Output all of the data exactly as it appears, but leave out any pictures it contains.
^^^^
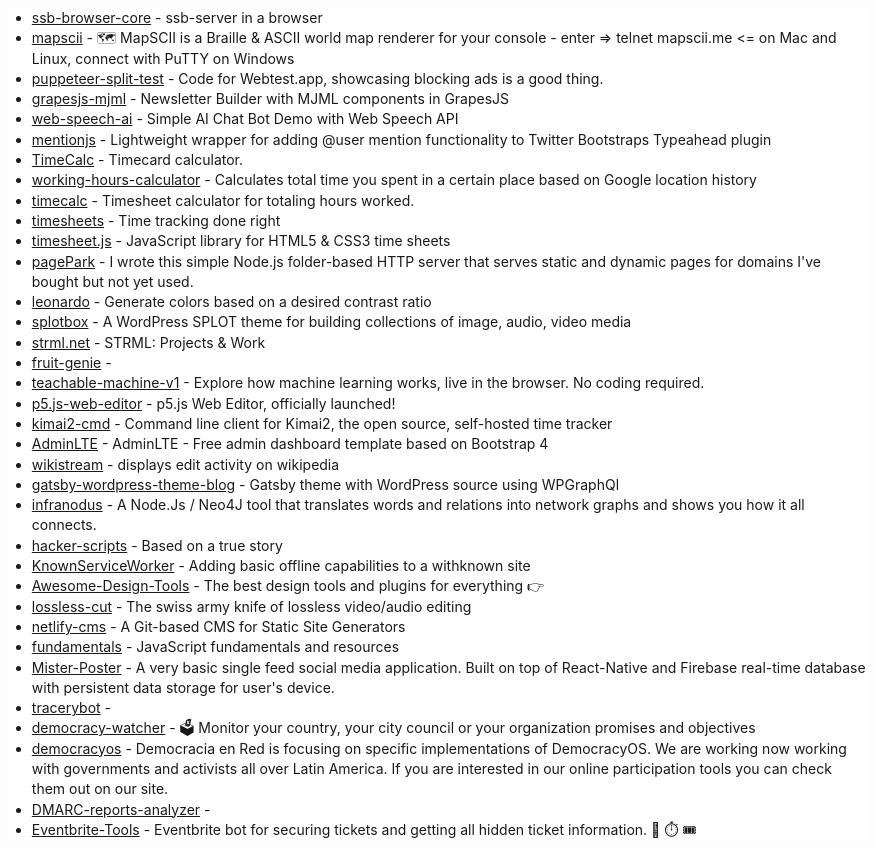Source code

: - [ssb-browser-core](https://github.com/arj03/ssb-browser-core) - ssb-server in a browser
- [mapscii](https://github.com/rastapasta/mapscii) - 🗺  MapSCII is a Braille & ASCII world map renderer for your console - enter =&gt; telnet mapscii.me &lt;= on Mac and Linux, connect with PuTTY on Windows
- [puppeteer-split-test](https://github.com/aberforthQ/puppeteer-split-test) - Code for Webtest.app, showcasing blocking ads is a good thing.
- [grapesjs-mjml](https://github.com/artf/grapesjs-mjml) - Newsletter Builder with MJML components in GrapesJS
- [web-speech-ai](https://github.com/girliemac/web-speech-ai) - Simple AI Chat Bot Demo with Web Speech API
- [mentionjs](https://github.com/idno/mentionjs) - Lightweight wrapper for adding @user mention functionality to Twitter Bootstraps Typeahead plugin
- [TimeCalc](https://github.com/nazrhyn/TimeCalc) - Timecard calculator.
- [working-hours-calculator](https://github.com/abnervr/working-hours-calculator) - Calculates total time you spent in a certain place based on Google location history
- [timecalc](https://github.com/jplehmann/timecalc) - Timesheet calculator for totaling hours worked.
- [timesheets](https://github.com/hardchor/timesheets) - Time tracking done right
- [timesheet.js](https://github.com/sbstjn/timesheet.js) - JavaScript library for HTML5 & CSS3 time sheets
- [pagePark](https://github.com/scripting/pagePark) - I wrote this simple Node.js folder-based HTTP server that serves static and dynamic pages for domains I've bought but not yet used.
- [leonardo](https://github.com/adobe/leonardo) - Generate colors based on a desired contrast ratio
- [splotbox](https://github.com/cogdog/splotbox) - A WordPress SPLOT theme for building collections of image, audio, video media
- [strml.net](https://github.com/STRML/strml.net) - STRML: Projects & Work
- [fruit-genie](https://github.com/Deeplocal/fruit-genie) - 
- [teachable-machine-v1](https://github.com/googlecreativelab/teachable-machine-v1) - Explore how machine learning works, live in the browser. No coding required.
- [p5.js-web-editor](https://github.com/processing/p5.js-web-editor) - p5.js Web Editor, officially launched!
- [kimai2-cmd](https://github.com/infeeeee/kimai2-cmd) - Command line client for Kimai2, the open source, self-hosted time tracker
- [AdminLTE](https://github.com/ColorlibHQ/AdminLTE) - AdminLTE - Free admin dashboard template based on Bootstrap 4
- [wikistream](https://github.com/edsu/wikistream) - displays edit activity on wikipedia
- [gatsby-wordpress-theme-blog](https://github.com/alexadark/gatsby-wordpress-theme-blog) - Gatsby theme with WordPress source using WPGraphQl
- [infranodus](https://github.com/noduslabs/infranodus) - A Node.Js / Neo4J tool that translates words and relations into network graphs and shows you how it all connects.
- [hacker-scripts](https://github.com/NARKOZ/hacker-scripts) - Based on a true story
- [KnownServiceWorker](https://github.com/cdn/KnownServiceWorker) - Adding basic offline capabilities to a withknown site
- [Awesome-Design-Tools](https://github.com/goabstract/Awesome-Design-Tools) - The best design tools and plugins for everything 👉
- [lossless-cut](https://github.com/mifi/lossless-cut) - The swiss army knife of lossless video/audio editing
- [netlify-cms](https://github.com/netlify/netlify-cms) - A Git-based CMS for Static Site Generators
- [fundamentals](https://github.com/HackYourFuture/fundamentals) - JavaScript fundamentals and resources
- [Mister-Poster](https://github.com/proshoumma/Mister-Poster) - A very basic single feed social media application. Built on top of React-Native and Firebase real-time database with persistent data storage for user's device.
- [tracerybot](https://github.com/v21/tracerybot) - 
- [democracy-watcher](https://github.com/Betree/democracy-watcher) - 🗳️ Monitor your country, your city council or your organization promises and objectives
- [democracyos](https://github.com/DemocracyOS/democracyos) - Democracia en Red is focusing on specific implementations of DemocracyOS. We are working now working with governments and activists all over Latin America. If you are interested in our online participation tools you can check them out on our site.
- [DMARC-reports-analyzer](https://github.com/petr22/DMARC-reports-analyzer) - 
- [Eventbrite-Tools](https://github.com/Dalimil/Eventbrite-Tools) - Eventbrite bot for securing tickets and getting all hidden ticket information. :robot: :stopwatch: :tickets:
^^^^
> TASK ANSWER
Source code

: - [ssb-browser-core](https://github.com/arj03/ssb-browser-core) - ssb-server in a browser
- [mapscii](https://github.com/rastapasta/mapscii) - 🗺  MapSCII is a Braille & ASCII world map renderer for your console - enter =&gt; telnet mapscii.me &lt;= on Mac and Linux, connect with PuTTY on Windows
- [puppeteer-split-test](https://github.com/aberforthQ/puppeteer-split-test) - Code for Webtest.app, showcasing blocking ads is a good thing.
- [grapesjs-mjml](https://github.com/artf/grapesjs-mjml) - Newsletter Builder with MJML components in GrapesJS
- [web-speech-ai](https://github.com/girliemac/web-speech-ai) - Simple AI Chat Bot Demo with Web Speech API
- [mentionjs](https://github.com/idno/mentionjs) - Lightweight wrapper for adding @user mention functionality to Twitter Bootstraps Typeahead plugin
- [TimeCalc](https://github.com/nazrhyn/TimeCalc) - Timecard calculator.
- [working-hours-calculator](https://github.com/abnervr/working-hours-calculator) - Calculates total time you spent in a certain place based on Google location history
- [timecalc](https://github.com/jplehmann/timecalc) - Timesheet calculator for totaling hours worked.
- [timesheets](https://github.com/hardchor/timesheets) - Time tracking done right
- [timesheet.js](https://github.com/sbstjn/timesheet.js) - JavaScript library for HTML5 & CSS3 time sheets
- [pagePark](https://github.com/scripting/pagePark) - I wrote this simple Node.js folder-based HTTP server that serves static and dynamic pages for domains I've bought but not yet used.
- [leonardo](https://github.com/adobe/leonardo) - Generate colors based on a desired contrast ratio
- [splotbox](https://github.com/cogdog/splotbox) - A WordPress SPLOT theme for building collections of image, audio, video media
- [strml.net](https://github.com/STRML/strml.net) - STRML: Projects & Work
- [fruit-genie](https://github.com/Deeplocal/fruit-genie) - 
- [teachable-machine-v1](https://github.com/googlecreativelab/teachable-machine-v1) - Explore how machine learning works, live in the browser. No coding required.
- [p5.js-web-editor](https://github.com/processing/p5.js-web-editor) - p5.js Web Editor, officially launched!
- [kimai2-cmd](https://github.com/infeeeee/kimai2-cmd) - Command line client for Kimai2, the open source, self-hosted time tracker
- [AdminLTE](https://github.com/ColorlibHQ/AdminLTE) - AdminLTE - Free admin dashboard template based on Bootstrap 4
- [wikistream](https://github.com/edsu/wikistream) - displays edit activity on wikipedia
- [gatsby-wordpress-theme-blog](https://github.com/alexadark/gatsby-wordpress-theme-blog) - Gatsby theme with WordPress source using WPGraphQl
- [infranodus](https://github.com/noduslabs/infranodus) - A Node.Js / Neo4J tool that translates words and relations into network graphs and shows you how it all connects.
- [hacker-scripts](https://github.com/NARKOZ/hacker-scripts) - Based on a true story
- [KnownServiceWorker](https://github.com/cdn/KnownServiceWorker) - Adding basic offline capabilities to a withknown site
- [Awesome-Design-Tools](https://github.com/goabstract/Awesome-Design-Tools) - The best design tools and plugins for everything 👉
- [lossless-cut](https://github.com/mifi/lossless-cut) - The swiss army knife of lossless video/audio editing
- [netlify-cms](https://github.com/netlify/netlify-cms) - A Git-based CMS for Static Site Generators
- [fundamentals](https://github.com/HackYourFuture/fundamentals) - JavaScript fundamentals and resources
- [Mister-Poster](https://github.com/proshoumma/Mister-Poster) - A very basic single feed social media application. Built on top of React-Native and Firebase real-time database with persistent data storage for user's device.
- [tracerybot](https://github.com/v21/tracerybot) - 
- [democracy-watcher](https://github.com/Betree/democracy-watcher) - 🗳️ Monitor your country, your city council or your organization promises and objectives
- [democracyos](https://github.com/DemocracyOS/democracyos) - Democracia en Red is focusing on specific implementations of DemocracyOS. We are working now working with governments and activists all over Latin America. If you are interested in our online participation tools you can check them out on our site.
- [DMARC-reports-analyzer](https://github.com/petr22/DMARC-reports-analyzer) - 
- [Eventbrite-Tools](https://github.com/Dalimil/Eventbrite-Tools) - Eventbrite bot for securing tickets and getting all hidden ticket information. :robot: :stopwatch: :tickets:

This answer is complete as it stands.